Grünewald was commissioned by Guido Guersi (pictured in a drawing by Grünewald below left), who was the Abbot (or the head person) at the monastery. The monks and nuns brought the patients of the hospice to pray in front of this alterpiece every day. Knowing who the audience for his painting would be, Grünewald actually depicted Christ with plague-type sores (as you can see in this detail below right), to show symbolically that Jesus understood and shared their afflictions.
Here's where we diverge from Grünewald and Isenheim to a related topic: what doctors wore around victims of the plague and leprosy. Since both diseases were contagious, people treating them had to wear protective clothing. While we have no solid facts of what the monks and nuns wore at the Isenheim hospice, it was not uncommon for doctors at this time to wear clothing that completely covered their body, including a very bizarre looking mask with a bird-like beak. The illustrations, below left, look almost cartoonish, but when one sees a photograph of such a mask, below right, it brings the reality of it into focus.

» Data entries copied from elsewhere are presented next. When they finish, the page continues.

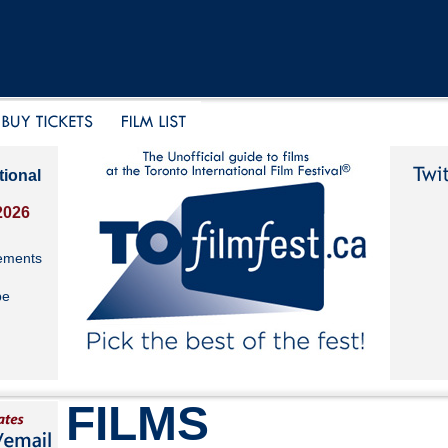
tional
2026
ements
be
FILMS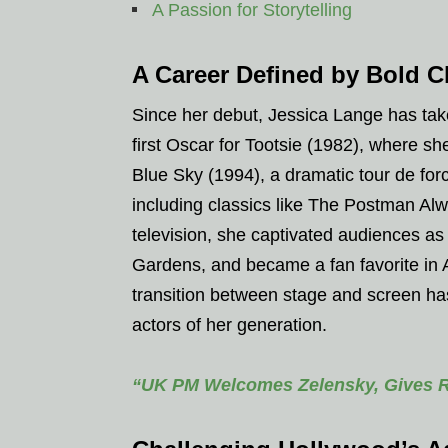
A Passion for Storytelling
A Career Defined by Bold C
Since her debut, Jessica Lange has tak
first Oscar for Tootsie (1982), where 
Blue Sky (1994), a dramatic tour de for
including classics like The Postman Al
television, she captivated audiences 
Gardens, and became a fan favorite in A
transition between stage and screen has
actors of her generation.
“UK PM Welcomes Zelensky, Gives Rp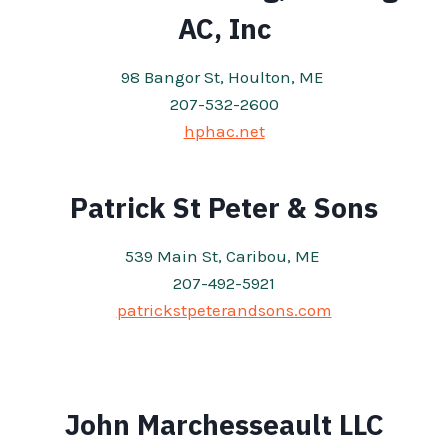
AC, Inc
98 Bangor St, Houlton, ME
207-532-2600
hphac.net
Patrick St Peter & Sons
539 Main St, Caribou, ME
207-492-5921
patrickstpeterandsons.com
John Marchesseault LLC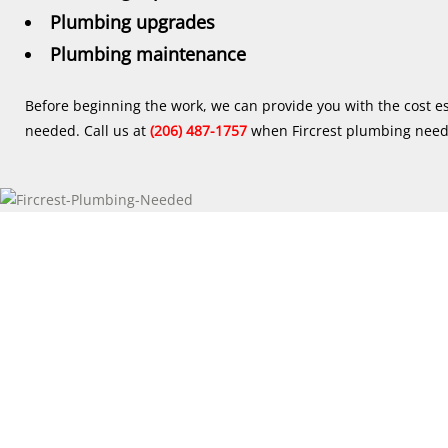
Plumbing upgrades
Plumbing maintenance
Before beginning the work, we can provide you with the cost e
needed. Call us at
(206) 487-1757
when Fircrest plumbing need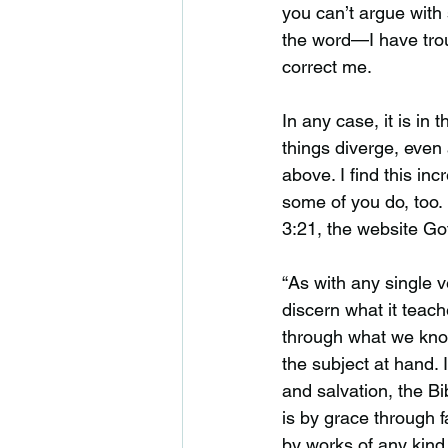
you can’t argue with 
the word—I have trou
correct me.
In any case, it is in 
things diverge, even
above. I find this in
some of you do, too.
3:21, the website Go
“As with any single 
discern what it teaches
through what we kno
the subject at hand. 
and salvation, the Bib
is by grace through f
by works of any kind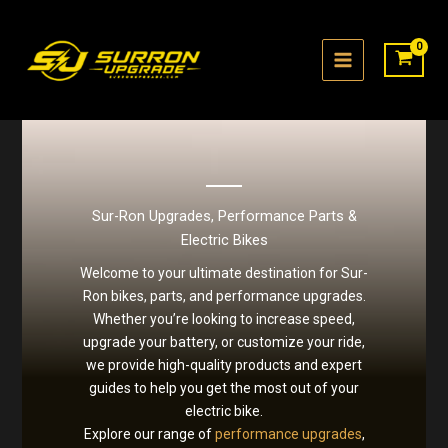
Skip
to
content
Sur-Ron Upgrades, Performance Parts &
Electric Bikes
Welcome to your ultimate destination for Sur-
Ron bikes, parts, and performance upgrades.
Whether you’re looking to increase speed,
upgrade your battery, or customize your ride,
we provide high-quality products and expert
guides to help you get the most out of your
electric bike.
Explore our range of
performance upgrades
,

The question, of course, is why did the mask have a bird-like beak? It was filled with herbs and spices that were believed to counter the bad smells of the victims, which were thought to be the principal cause of the diseases (long before it was shown to be germ-related, and not from the smell). The doctors wore this mask with the belief that the good scents of the herbs and spices would counter the "evil" smells of the plague and therefore protect them from becoming infected.
Here's where we switch gears one more time ... in our various studies of the painter Hieronymus Bosch, some of the characters in his paintings are birdlike-creatures. Bosch had no shortage of bizarre-looking characters in his art, but now that we have the perspective of the protective clothing that the plague doctors wore, are these characters by Bosch (at right) simply an exaggerated version of a plague doctor?
Considering that Bosch was alive during the same time (1450 - 1516), he would have most likely seen Plague doctors with their masks and they certainly could have influenced his vision for these bird-like characters. One can better understand Bosch's exaggerated depictions of heaven and hell considering the destruction that the plague had upon Europe during the previous one hundred years. It's helpful to pull these various artists out of isolated studies and look at the connections in a bigger picture.